Müzeyyen bir gün röportajında “bir zamanlar biri vardı, bendim o. Beni çoktan unuttular, unutulmuş vaziyetteyim” dedi. Çok etkilendim kızı Feraye’ye ulaştım, izin aldım. Çalışacak bir yerimiz de yoktu çünkü her şeyi gönüllü yapıyorduk. Kültür Bakanlığı’na başvurduk, telifleri aldım ve 50 defa sahneledik. 2 yıl önce İstanbul’da sahneleyeceğimiz zaman ünlü bir ismin çok benzer bir şekilde sahneleyeceğini öğrendik. Benzerlikleri tespit ettik, inceleme başlattık ama ben o kadar ünlü değildim.
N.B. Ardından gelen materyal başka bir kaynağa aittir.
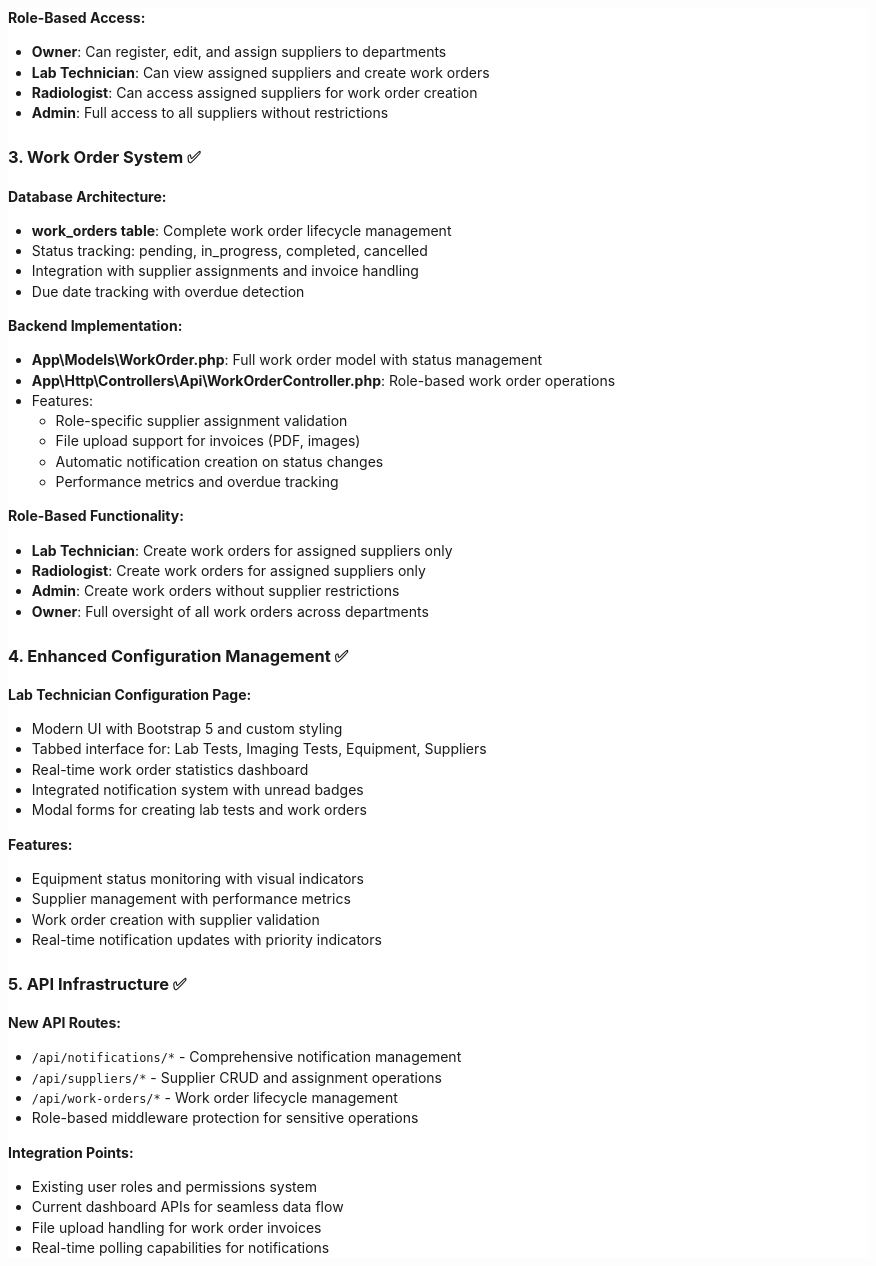 **Role-Based Access:**
- **Owner**: Can register, edit, and assign suppliers to departments
- **Lab Technician**: Can view assigned suppliers and create work orders
- **Radiologist**: Can access assigned suppliers for work order creation
- **Admin**: Full access to all suppliers without restrictions

### 3. Work Order System ✅

**Database Architecture:**
- **work_orders table**: Complete work order lifecycle management
- Status tracking: pending, in_progress, completed, cancelled
- Integration with supplier assignments and invoice handling
- Due date tracking with overdue detection

**Backend Implementation:**
- **App\Models\WorkOrder.php**: Full work order model with status management
- **App\Http\Controllers\Api\WorkOrderController.php**: Role-based work order operations
- Features:
  - Role-specific supplier assignment validation
  - File upload support for invoices (PDF, images)
  - Automatic notification creation on status changes
  - Performance metrics and overdue tracking

**Role-Based Functionality:**
- **Lab Technician**: Create work orders for assigned suppliers only
- **Radiologist**: Create work orders for assigned suppliers only  
- **Admin**: Create work orders without supplier restrictions
- **Owner**: Full oversight of all work orders across departments

### 4. Enhanced Configuration Management ✅

**Lab Technician Configuration Page:**
- Modern UI with Bootstrap 5 and custom styling
- Tabbed interface for: Lab Tests, Imaging Tests, Equipment, Suppliers
- Real-time work order statistics dashboard
- Integrated notification system with unread badges
- Modal forms for creating lab tests and work orders

**Features:**
- Equipment status monitoring with visual indicators
- Supplier management with performance metrics
- Work order creation with supplier validation
- Real-time notification updates with priority indicators

### 5. API Infrastructure ✅

**New API Routes:**
- `/api/notifications/*` - Comprehensive notification management
- `/api/suppliers/*` - Supplier CRUD and assignment operations  
- `/api/work-orders/*` - Work order lifecycle management
- Role-based middleware protection for sensitive operations

**Integration Points:**
- Existing user roles and permissions system
- Current dashboard APIs for seamless data flow
- File upload handling for work order invoices
- Real-time polling capabilities for notifications
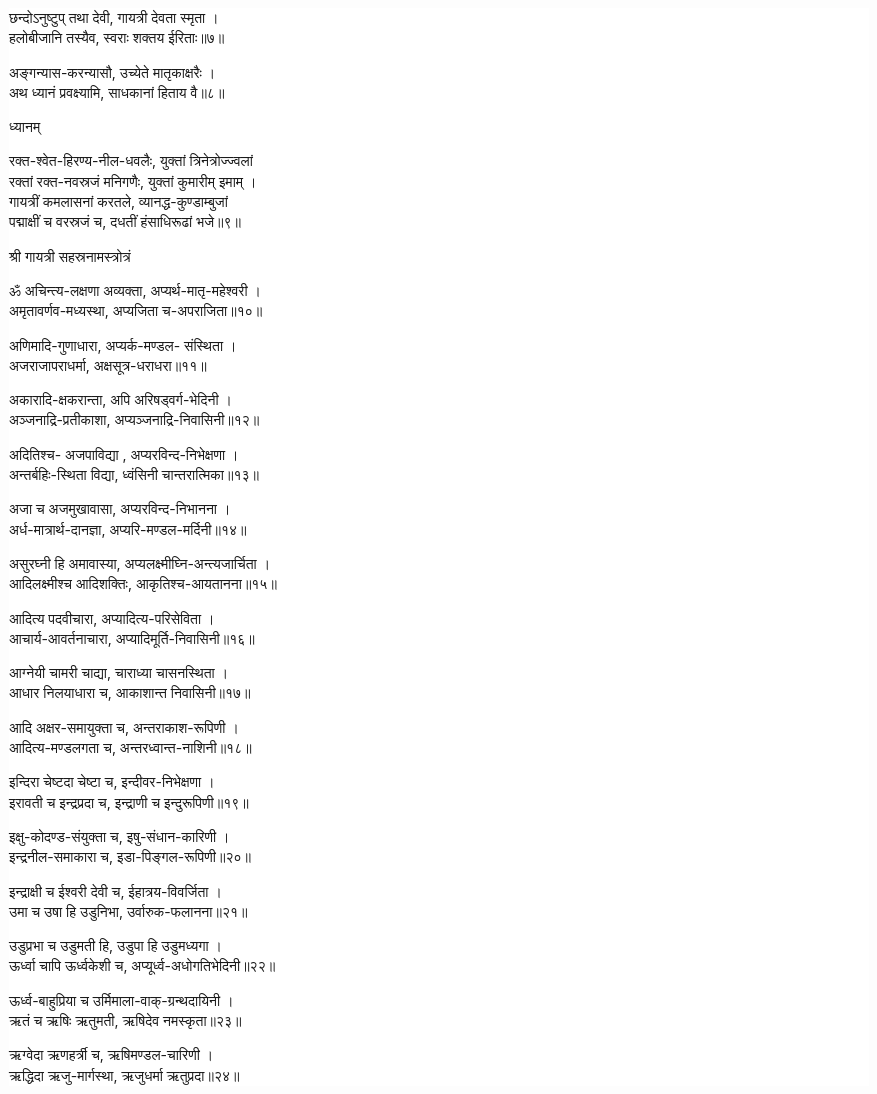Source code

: छन्दोऽनुष्टुप् तथा देवी, गायत्री देवता स्मृता ।    
हलोबीजानि तस्यैव, स्वराः शक्तय ईरिताः॥७॥    
    
अङ्गन्यास-करन्यासौ, उच्येते मातृकाक्षरैः ।    
अथ ध्यानं प्रवक्ष्यामि, साधकानां हिताय वै॥८॥    
    
ध्यानम्    
    
रक्त-श्वेत-हिरण्य-नील-धवलैः, युक्तां त्रिनेत्रोज्ज्वलां    
रक्तां रक्त-नवस्रजं मनिगणैः, युक्तां कुमारीम् इमाम् ।    
गायत्रीं कमलासनां करतले, व्यानद्ध-कुण्डाम्बुजां    
पद्माक्षीं च वरस्रजं च, दधतीं हंसाधिरूढां भजे॥९॥    
    
श्री गायत्री सहस्रनामस्त्रोत्रं    
    
ॐ अचिन्त्य-लक्षणा अव्यक्ता, अप्यर्थ-मातृ-महेश्वरी ।    
अमृतावर्णव-मध्यस्था, अप्यजिता च-अपराजिता॥१०॥    
    
अणिमादि-गुणाधारा, अप्यर्क-मण्डल- संस्थिता ।    
अजराजापराधर्मा, अक्षसूत्र-धराधरा॥११॥    
    
अकारादि-क्षकरान्ता, अपि अरिषड्वर्ग-भेदिनी ।    
अञ्जनाद्रि-प्रतीकाशा, अप्यञ्जनाद्रि-निवासिनी॥१२॥    
    
अदितिश्च- अजपाविद्या , अप्यरविन्द-निभेक्षणा ।    
अन्तर्बहिः-स्थिता विद्या, ध्वंसिनी चान्तरात्मिका॥१३॥    
    
अजा च अजमुखावासा, अप्यरविन्द-निभानना ।    
अर्ध-मात्रार्थ-दानज्ञा, अप्यरि-मण्डल-मर्दिनी॥१४॥    
    
असुरघ्नी हि अमावास्या, अप्यलक्ष्मीघ्नि-अन्त्यजार्चिता ।    
आदिलक्ष्मीश्च आदिशक्तिः, आकृतिश्च-आयतानना॥१५॥    
    
आदित्य पदवीचारा, अप्यादित्य-परिसेविता ।    
आचार्य-आवर्तनाचारा, अप्यादिमूर्ति-निवासिनी॥१६॥    
    
आग्नेयी चामरी चाद्या, चाराध्या चासनस्थिता ।    
आधार निलयाधारा च, आकाशान्त निवासिनी॥१७॥    
    
आदि अक्षर-समायुक्ता च, अन्तराकाश-रूपिणी ।    
आदित्य-मण्डलगता च, अन्तरध्वान्त-नाशिनी॥१८॥    
    
इन्दिरा चेष्टदा चेष्टा च, इन्दीवर-निभेक्षणा ।    
इरावती च इन्द्रप्रदा च, इन्द्राणी च इन्दुरूपिणी॥१९॥    
    
इक्षु-कोदण्ड-संयुक्ता च, इषु-संधान-कारिणी ।    
इन्द्रनील-समाकारा च, इडा-पिङ्गल-रूपिणी॥२०॥    
    
इन्द्राक्षी च ईश्वरी देवी च, ईहात्रय-विवर्जिता ।    
उमा च उषा हि उडुनिभा, उर्वारुक-फलानना॥२१॥    
    
उडुप्रभा च उडुमती हि, उडुपा हि उडुमध्यगा ।    
ऊर्ध्वा चापि ऊर्ध्वकेशी च, अप्यूर्ध्व-अधोगतिभेदिनी॥२२॥    
    
ऊर्ध्व-बाहुप्रिया च उर्मिमाला-वाक्-ग्रन्थदायिनी ।    
ऋतं च ऋषिः ऋतुमती, ऋषिदेव नमस्कृता॥२३॥    
    
ऋग्वेदा ऋणहर्त्री च, ऋषिमण्डल-चारिणी ।    
ऋद्धिदा ऋजु-मार्गस्था, ऋजुधर्मा ऋतुप्रदा॥२४॥    
    
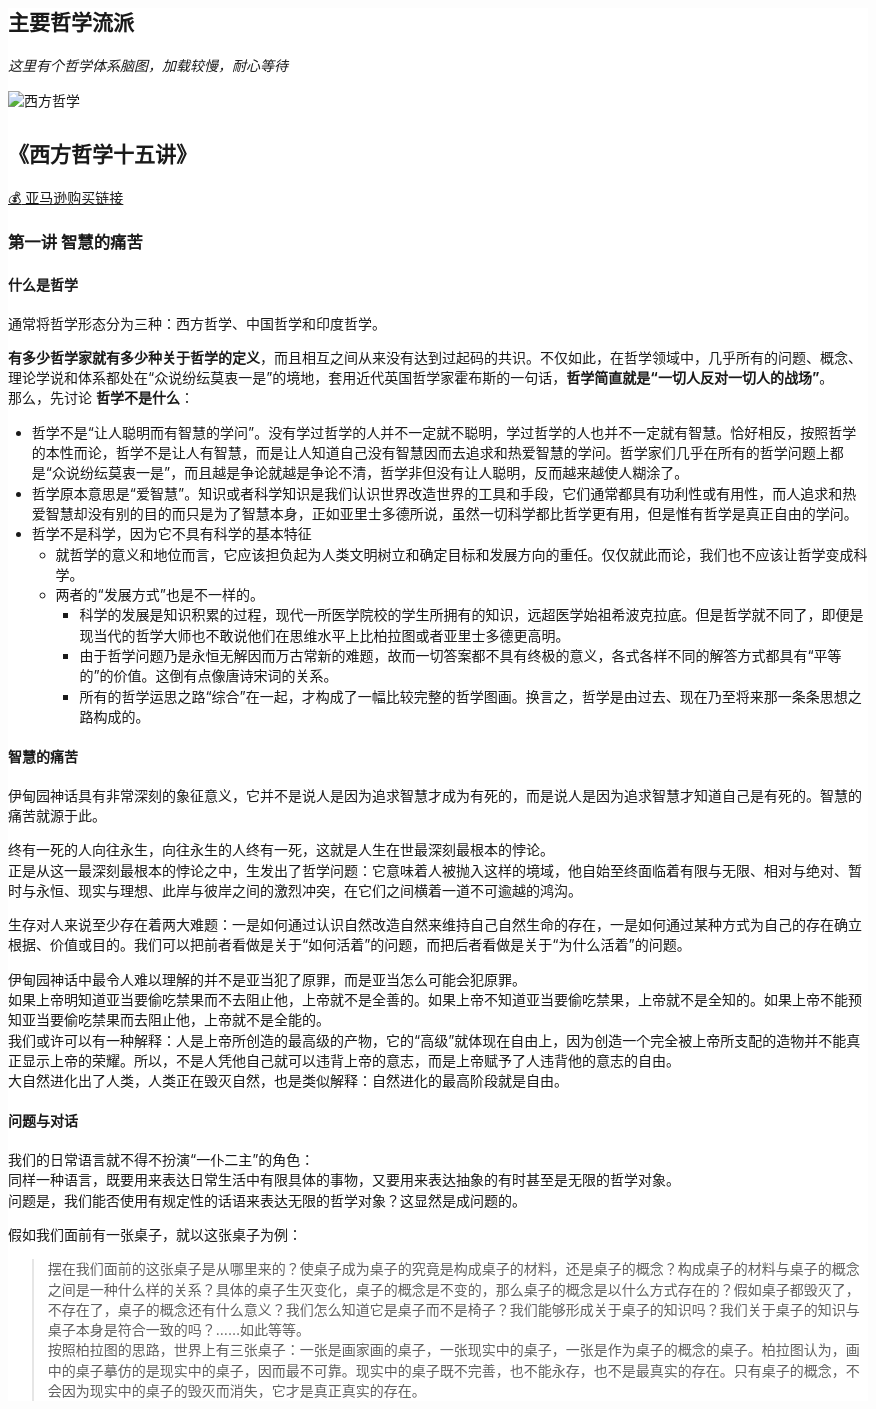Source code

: 
## 主要哲学流派

*这里有个哲学体系脑图，加载较慢，耐心等待*  

![西方哲学](https://github.com/guofei9987/pictures_for_blog/blob/master/reading/%E8%A5%BF%E6%96%B9%E5%93%B2%E5%AD%A6.png?raw=true)

## 《西方哲学十五讲》

[:moneybag: 亚马逊购买链接](https://www.amazon.cn/dp/B00JP87X2G/)

### 第一讲 智慧的痛苦
#### 什么是哲学
通常将哲学形态分为三种：西方哲学、中国哲学和印度哲学。  

**有多少哲学家就有多少种关于哲学的定义**，而且相互之间从来没有达到过起码的共识。不仅如此，在哲学领域中，几乎所有的问题、概念、理论学说和体系都处在“众说纷纭莫衷一是”的境地，套用近代英国哲学家霍布斯的一句话，**哲学简直就是“一切人反对一切人的战场”**。  
那么，先讨论 **哲学不是什么**：
- 哲学不是“让人聪明而有智慧的学问”。没有学过哲学的人并不一定就不聪明，学过哲学的人也并不一定就有智慧。恰好相反，按照哲学的本性而论，哲学不是让人有智慧，而是让人知道自己没有智慧因而去追求和热爱智慧的学问。哲学家们几乎在所有的哲学问题上都是“众说纷纭莫衷一是”，而且越是争论就越是争论不清，哲学非但没有让人聪明，反而越来越使人糊涂了。
- 哲学原本意思是“爱智慧”。知识或者科学知识是我们认识世界改造世界的工具和手段，它们通常都具有功利性或有用性，而人追求和热爱智慧却没有别的目的而只是为了智慧本身，正如亚里士多德所说，虽然一切科学都比哲学更有用，但是惟有哲学是真正自由的学问。
- 哲学不是科学，因为它不具有科学的基本特征
    - 就哲学的意义和地位而言，它应该担负起为人类文明树立和确定目标和发展方向的重任。仅仅就此而论，我们也不应该让哲学变成科学。
    - 两者的“发展方式”也是不一样的。
        - 科学的发展是知识积累的过程，现代一所医学院校的学生所拥有的知识，远超医学始祖希波克拉底。但是哲学就不同了，即便是现当代的哲学大师也不敢说他们在思维水平上比柏拉图或者亚里士多德更高明。  
        - 由于哲学问题乃是永恒无解因而万古常新的难题，故而一切答案都不具有终极的意义，各式各样不同的解答方式都具有“平等的”的价值。这倒有点像唐诗宋词的关系。  
        - 所有的哲学运思之路“综合”在一起，才构成了一幅比较完整的哲学图画。换言之，哲学是由过去、现在乃至将来那一条条思想之路构成的。


#### 智慧的痛苦
伊甸园神话具有非常深刻的象征意义，它并不是说人是因为追求智慧才成为有死的，而是说人是因为追求智慧才知道自己是有死的。智慧的痛苦就源于此。  

终有一死的人向往永生，向往永生的人终有一死，这就是人生在世最深刻最根本的悖论。  
正是从这一最深刻最根本的悖论之中，生发出了哲学问题：它意味着人被抛入这样的境域，他自始至终面临着有限与无限、相对与绝对、暂时与永恒、现实与理想、此岸与彼岸之间的激烈冲突，在它们之间横着一道不可逾越的鸿沟。  

生存对人来说至少存在着两大难题：一是如何通过认识自然改造自然来维持自己自然生命的存在，一是如何通过某种方式为自己的存在确立根据、价值或目的。我们可以把前者看做是关于“如何活着”的问题，而把后者看做是关于“为什么活着”的问题。  

伊甸园神话中最令人难以理解的并不是亚当犯了原罪，而是亚当怎么可能会犯原罪。  
如果上帝明知道亚当要偷吃禁果而不去阻止他，上帝就不是全善的。如果上帝不知道亚当要偷吃禁果，上帝就不是全知的。如果上帝不能预知亚当要偷吃禁果而去阻止他，上帝就不是全能的。  
我们或许可以有一种解释：人是上帝所创造的最高级的产物，它的“高级”就体现在自由上，因为创造一个完全被上帝所支配的造物并不能真正显示上帝的荣耀。所以，不是人凭他自己就可以违背上帝的意志，而是上帝赋予了人违背他的意志的自由。  
大自然进化出了人类，人类正在毁灭自然，也是类似解释：自然进化的最高阶段就是自由。  

#### 问题与对话
我们的日常语言就不得不扮演“一仆二主”的角色：  
同样一种语言，既要用来表达日常生活中有限具体的事物，又要用来表达抽象的有时甚至是无限的哲学对象。  
问题是，我们能否使用有规定性的话语来表达无限的哲学对象？这显然是成问题的。

假如我们面前有一张桌子，就以这张桌子为例：  
>摆在我们面前的这张桌子是从哪里来的？使桌子成为桌子的究竟是构成桌子的材料，还是桌子的概念？构成桌子的材料与桌子的概念之间是一种什么样的关系？具体的桌子生灭变化，桌子的概念是不变的，那么桌子的概念是以什么方式存在的？假如桌子都毁灭了，不存在了，桌子的概念还有什么意义？我们怎么知道它是桌子而不是椅子？我们能够形成关于桌子的知识吗？我们关于桌子的知识与桌子本身是符合一致的吗？……如此等等。  
按照柏拉图的思路，世界上有三张桌子：一张是画家画的桌子，一张现实中的桌子，一张是作为桌子的概念的桌子。柏拉图认为，画中的桌子摹仿的是现实中的桌子，因而最不可靠。现实中的桌子既不完善，也不能永存，也不是最真实的存在。只有桌子的概念，不会因为现实中的桌子的毁灭而消失，它才是真正真实的存在。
Çekilip doğru zamanı bekleme kararı aldık.
◼ Size bu sanatçı ruh, kişilik, el becerisi kimden geçti hayattaki kahramanın kim bu anlamda?
Çok büyük hocalarla çalıştım. Dokuma alanında Şerife Sezgin, Nimet Musaoğlu, Füsun Özpulat, Suhandan Özay, Belkis Balpınar… Dansta Şebnem Şenel, Göksu Coşkunlar, Suna Eden Şenel… ne kadar şanslıyım. Annem inanılmaz bir yetenek, el becerisi mükemmel.
Ne dokursak dokuyalım bir çocuk yetiştirmekten daha büyük sanat olamaz
◼ Hayatı dokumanı isteselerdi, yaşamı tasarla deselerdi nasıl bir şey çıkardı?
Yaşamı tasarlamak aslında hayatına dokunup el verdiğiniz, ilmek ilmek büyüttüğünüz çocuklarınız. Benim için kardeşimin oğlu Kani tam da bunu ifade ediyor. Bir çocuk en büyük eser. Ne dokursak dokuyalım bir çocuk yetiştirmekten daha büyük sanat olamaz.
Hayat harika bir şekilde akıyor
◼ Dokumak ve dokunmak istediğin, hayalini kurduğun neler var?
Hayat harika bir şekilde akıyor. İstediklerim, hayalini kurduklarım hatta aklıma hayaline gelmeyecek şeyler kendiliğinden oluyor. Bu yüzden sadece keyfini sürüyorum.